(DATA FOR THIS EXERCISE Opens)

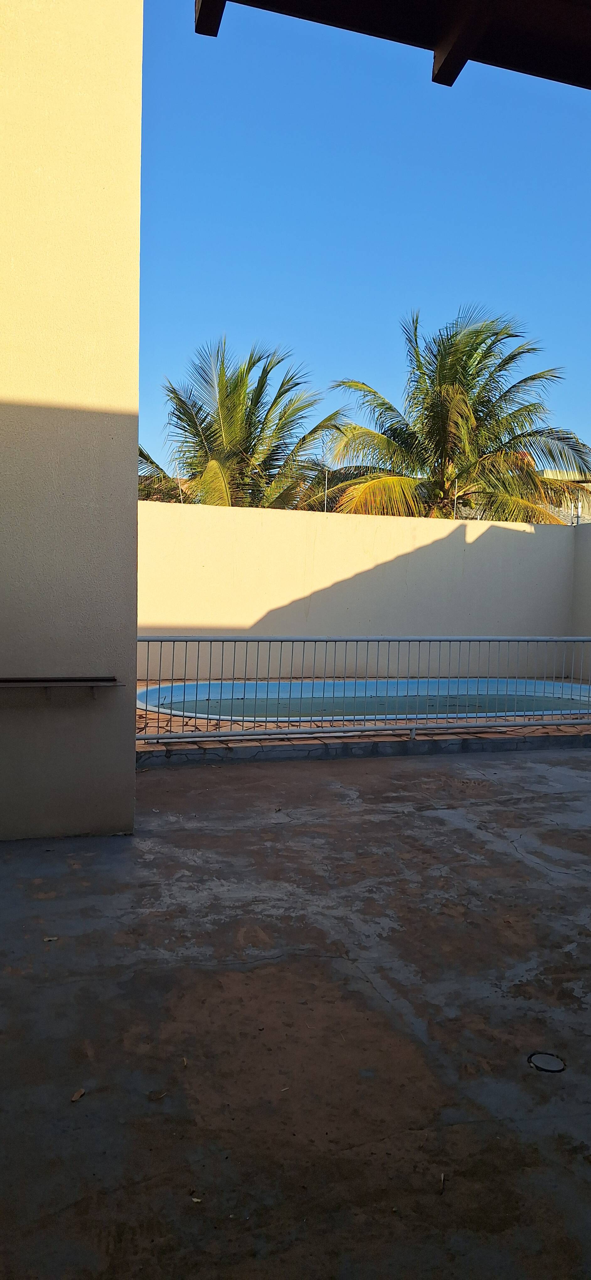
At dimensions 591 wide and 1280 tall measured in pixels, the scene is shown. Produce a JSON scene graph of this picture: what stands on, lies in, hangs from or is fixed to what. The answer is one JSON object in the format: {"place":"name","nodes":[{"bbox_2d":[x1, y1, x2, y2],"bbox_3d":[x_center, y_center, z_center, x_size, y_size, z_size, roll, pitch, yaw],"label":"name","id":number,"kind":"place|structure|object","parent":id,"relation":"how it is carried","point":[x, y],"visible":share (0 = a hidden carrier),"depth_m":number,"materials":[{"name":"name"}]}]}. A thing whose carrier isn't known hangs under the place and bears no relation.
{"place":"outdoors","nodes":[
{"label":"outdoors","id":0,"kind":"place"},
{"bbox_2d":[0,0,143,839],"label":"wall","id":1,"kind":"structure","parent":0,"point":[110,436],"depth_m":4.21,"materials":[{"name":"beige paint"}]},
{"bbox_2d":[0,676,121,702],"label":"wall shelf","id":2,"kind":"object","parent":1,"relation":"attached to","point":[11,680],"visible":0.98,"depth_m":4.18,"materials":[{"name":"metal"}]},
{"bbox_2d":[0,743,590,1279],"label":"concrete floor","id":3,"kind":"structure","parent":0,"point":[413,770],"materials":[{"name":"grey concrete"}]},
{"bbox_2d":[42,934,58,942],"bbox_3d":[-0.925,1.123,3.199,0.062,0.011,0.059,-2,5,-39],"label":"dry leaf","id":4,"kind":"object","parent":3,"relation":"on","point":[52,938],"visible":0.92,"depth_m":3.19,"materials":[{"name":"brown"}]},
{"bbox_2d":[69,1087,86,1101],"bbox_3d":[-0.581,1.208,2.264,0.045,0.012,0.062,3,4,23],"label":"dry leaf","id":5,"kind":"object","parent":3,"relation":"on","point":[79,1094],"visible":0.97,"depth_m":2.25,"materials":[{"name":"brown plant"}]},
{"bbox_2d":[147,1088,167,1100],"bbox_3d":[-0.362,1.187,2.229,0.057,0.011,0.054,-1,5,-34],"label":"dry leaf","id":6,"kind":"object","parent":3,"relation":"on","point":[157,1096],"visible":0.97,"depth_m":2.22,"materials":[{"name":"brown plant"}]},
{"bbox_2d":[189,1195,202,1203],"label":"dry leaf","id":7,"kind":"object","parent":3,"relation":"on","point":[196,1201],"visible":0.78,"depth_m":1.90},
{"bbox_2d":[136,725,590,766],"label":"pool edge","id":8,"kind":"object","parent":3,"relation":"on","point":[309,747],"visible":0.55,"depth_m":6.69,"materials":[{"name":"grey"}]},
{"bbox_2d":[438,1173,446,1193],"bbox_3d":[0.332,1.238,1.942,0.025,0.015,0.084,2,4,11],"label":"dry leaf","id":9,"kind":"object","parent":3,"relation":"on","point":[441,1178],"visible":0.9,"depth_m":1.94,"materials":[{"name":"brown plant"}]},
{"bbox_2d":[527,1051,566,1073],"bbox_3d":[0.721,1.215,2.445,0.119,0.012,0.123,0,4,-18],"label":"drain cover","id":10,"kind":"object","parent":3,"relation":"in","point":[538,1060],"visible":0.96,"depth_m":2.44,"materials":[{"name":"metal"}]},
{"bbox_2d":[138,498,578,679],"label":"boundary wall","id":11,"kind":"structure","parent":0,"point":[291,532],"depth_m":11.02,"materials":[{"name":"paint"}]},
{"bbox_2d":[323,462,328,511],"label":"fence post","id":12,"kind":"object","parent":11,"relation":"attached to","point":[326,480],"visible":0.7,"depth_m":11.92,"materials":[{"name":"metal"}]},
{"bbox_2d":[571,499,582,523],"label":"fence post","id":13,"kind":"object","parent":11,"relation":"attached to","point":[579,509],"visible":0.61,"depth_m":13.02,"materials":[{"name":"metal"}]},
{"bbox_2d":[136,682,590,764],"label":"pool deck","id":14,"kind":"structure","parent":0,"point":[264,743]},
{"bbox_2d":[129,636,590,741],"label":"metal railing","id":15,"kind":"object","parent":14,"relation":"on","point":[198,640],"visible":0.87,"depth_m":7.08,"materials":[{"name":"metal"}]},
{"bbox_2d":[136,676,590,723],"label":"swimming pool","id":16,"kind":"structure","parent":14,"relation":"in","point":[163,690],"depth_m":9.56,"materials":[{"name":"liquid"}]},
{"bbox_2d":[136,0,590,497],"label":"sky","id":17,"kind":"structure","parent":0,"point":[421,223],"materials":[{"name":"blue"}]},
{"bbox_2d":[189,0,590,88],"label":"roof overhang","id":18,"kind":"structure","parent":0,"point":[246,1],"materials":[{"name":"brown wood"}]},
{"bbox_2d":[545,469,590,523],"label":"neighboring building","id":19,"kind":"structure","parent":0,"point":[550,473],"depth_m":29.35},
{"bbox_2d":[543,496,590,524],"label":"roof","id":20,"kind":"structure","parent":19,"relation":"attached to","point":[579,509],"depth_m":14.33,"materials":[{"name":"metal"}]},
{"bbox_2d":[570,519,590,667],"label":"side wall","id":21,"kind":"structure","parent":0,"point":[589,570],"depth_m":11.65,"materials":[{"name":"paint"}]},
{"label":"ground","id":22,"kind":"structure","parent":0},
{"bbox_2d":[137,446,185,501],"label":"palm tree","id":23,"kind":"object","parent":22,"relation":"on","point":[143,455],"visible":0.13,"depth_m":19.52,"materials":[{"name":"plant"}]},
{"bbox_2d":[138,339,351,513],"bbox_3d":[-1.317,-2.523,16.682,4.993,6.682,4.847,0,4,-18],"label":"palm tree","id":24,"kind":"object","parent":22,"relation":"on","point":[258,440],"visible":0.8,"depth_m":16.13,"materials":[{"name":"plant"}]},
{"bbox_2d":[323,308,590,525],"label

(DATA FOR THIS EXERCISE Closes)

▸ **EXERCISE PROMPT**:
What is needed is an exact copy of the entries, without any images.

▸ **RESPONSE**:
At dimensions 591 wide and 1280 tall measured in pixels, the scene is shown. Produce a JSON scene graph of this picture: what stands on, lies in, hangs from or is fixed to what. The answer is one JSON object in the format: {"place":"name","nodes":[{"bbox_2d":[x1, y1, x2, y2],"bbox_3d":[x_center, y_center, z_center, x_size, y_size, z_size, roll, pitch, yaw],"label":"name","id":number,"kind":"place|structure|object","parent":id,"relation":"how it is carried","point":[x, y],"visible":share (0 = a hidden carrier),"depth_m":number,"materials":[{"name":"name"}]}]}. A thing whose carrier isn't known hangs under the place and bears no relation.
{"place":"outdoors","nodes":[
{"label":"outdoors","id":0,"kind":"place"},
{"bbox_2d":[0,0,143,839],"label":"wall","id":1,"kind":"structure","parent":0,"point":[110,436],"depth_m":4.21,"materials":[{"name":"beige paint"}]},
{"bbox_2d":[0,676,121,702],"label":"wall shelf","id":2,"kind":"object","parent":1,"relation":"attached to","point":[11,680],"visible":0.98,"depth_m":4.18,"materials":[{"name":"metal"}]},
{"bbox_2d":[0,743,590,1279],"label":"concrete floor","id":3,"kind":"structure","parent":0,"point":[413,770],"materials":[{"name":"grey concrete"}]},
{"bbox_2d":[42,934,58,942],"bbox_3d":[-0.925,1.123,3.199,0.062,0.011,0.059,-2,5,-39],"label":"dry leaf","id":4,"kind":"object","parent":3,"relation":"on","point":[52,938],"visible":0.92,"depth_m":3.19,"materials":[{"name":"brown"}]},
{"bbox_2d":[69,1087,86,1101],"bbox_3d":[-0.581,1.208,2.264,0.045,0.012,0.062,3,4,23],"label":"dry leaf","id":5,"kind":"object","parent":3,"relation":"on","point":[79,1094],"visible":0.97,"depth_m":2.25,"materials":[{"name":"brown plant"}]},
{"bbox_2d":[147,1088,167,1100],"bbox_3d":[-0.362,1.187,2.229,0.057,0.011,0.054,-1,5,-34],"label":"dry leaf","id":6,"kind":"object","parent":3,"relation":"on","point":[157,1096],"visible":0.97,"depth_m":2.22,"materials":[{"name":"brown plant"}]},
{"bbox_2d":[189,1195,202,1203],"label":"dry leaf","id":7,"kind":"object","parent":3,"relation":"on","point":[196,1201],"visible":0.78,"depth_m":1.90},
{"bbox_2d":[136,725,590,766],"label":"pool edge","id":8,"kind":"object","parent":3,"relation":"on","point":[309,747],"visible":0.55,"depth_m":6.69,"materials":[{"name":"grey"}]},
{"bbox_2d":[438,1173,446,1193],"bbox_3d":[0.332,1.238,1.942,0.025,0.015,0.084,2,4,11],"label":"dry leaf","id":9,"kind":"object","parent":3,"relation":"on","point":[441,1178],"visible":0.9,"depth_m":1.94,"materials":[{"name":"brown plant"}]},
{"bbox_2d":[527,1051,566,1073],"bbox_3d":[0.721,1.215,2.445,0.119,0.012,0.123,0,4,-18],"label":"drain cover","id":10,"kind":"object","parent":3,"relation":"in","point":[538,1060],"visible":0.96,"depth_m":2.44,"materials":[{"name":"metal"}]},
{"bbox_2d":[138,498,578,679],"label":"boundary wall","id":11,"kind":"structure","parent":0,"point":[291,532],"depth_m":11.02,"materials":[{"name":"paint"}]},
{"bbox_2d":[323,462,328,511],"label":"fence post","id":12,"kind":"object","parent":11,"relation":"attached to","point":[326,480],"visible":0.7,"depth_m":11.92,"materials":[{"name":"metal"}]},
{"bbox_2d":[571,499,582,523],"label":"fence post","id":13,"kind":"object","parent":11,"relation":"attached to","point":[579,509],"visible":0.61,"depth_m":13.02,"materials":[{"name":"metal"}]},
{"bbox_2d":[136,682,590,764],"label":"pool deck","id":14,"kind":"structure","parent":0,"point":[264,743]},
{"bbox_2d":[129,636,590,741],"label":"metal railing","id":15,"kind":"object","parent":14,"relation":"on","point":[198,640],"visible":0.87,"depth_m":7.08,"materials":[{"name":"metal"}]},
{"bbox_2d":[136,676,590,723],"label":"swimming pool","id":16,"kind":"structure","parent":14,"relation":"in","point":[163,690],"depth_m":9.56,"materials":[{"name":"liquid"}]},
{"bbox_2d":[136,0,590,497],"label":"sky","id":17,"kind":"structure","parent":0,"point":[421,223],"materials":[{"name":"blue"}]},
{"bbox_2d":[189,0,590,88],"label":"roof overhang","id":18,"kind":"structure","parent":0,"point":[246,1],"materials":[{"name":"brown wood"}]},
{"bbox_2d":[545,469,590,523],"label":"neighboring building","id":19,"kind":"structure","parent":0,"point":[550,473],"depth_m":29.35},
{"bbox_2d":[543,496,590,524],"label":"roof","id":20,"kind":"structure","parent":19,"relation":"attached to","point":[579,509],"depth_m":14.33,"materials":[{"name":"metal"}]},
{"bbox_2d":[570,519,590,667],"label":"side wall","id":21,"kind":"structure","parent":0,"point":[589,570],"depth_m":11.65,"materials":[{"name":"paint"}]},
{"label":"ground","id":22,"kind":"structure","parent":0},
{"bbox_2d":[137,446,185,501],"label":"palm tree","id":23,"kind":"object","parent":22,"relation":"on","point":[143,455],"visible":0.13,"depth_m":19.52,"materials":[{"name":"plant"}]},
{"bbox_2d":[138,339,351,513],"bbox_3d":[-1.317,-2.523,16.682,4.993,6.682,4.847,0,4,-18],"label":"palm tree","id":24,"kind":"object","parent":22,"relation":"on","point":[258,440],"visible":0.8,"depth_m":16.13,"materials":[{"name":"plant"}]},
{"bbox_2d":[323,308,590,525],"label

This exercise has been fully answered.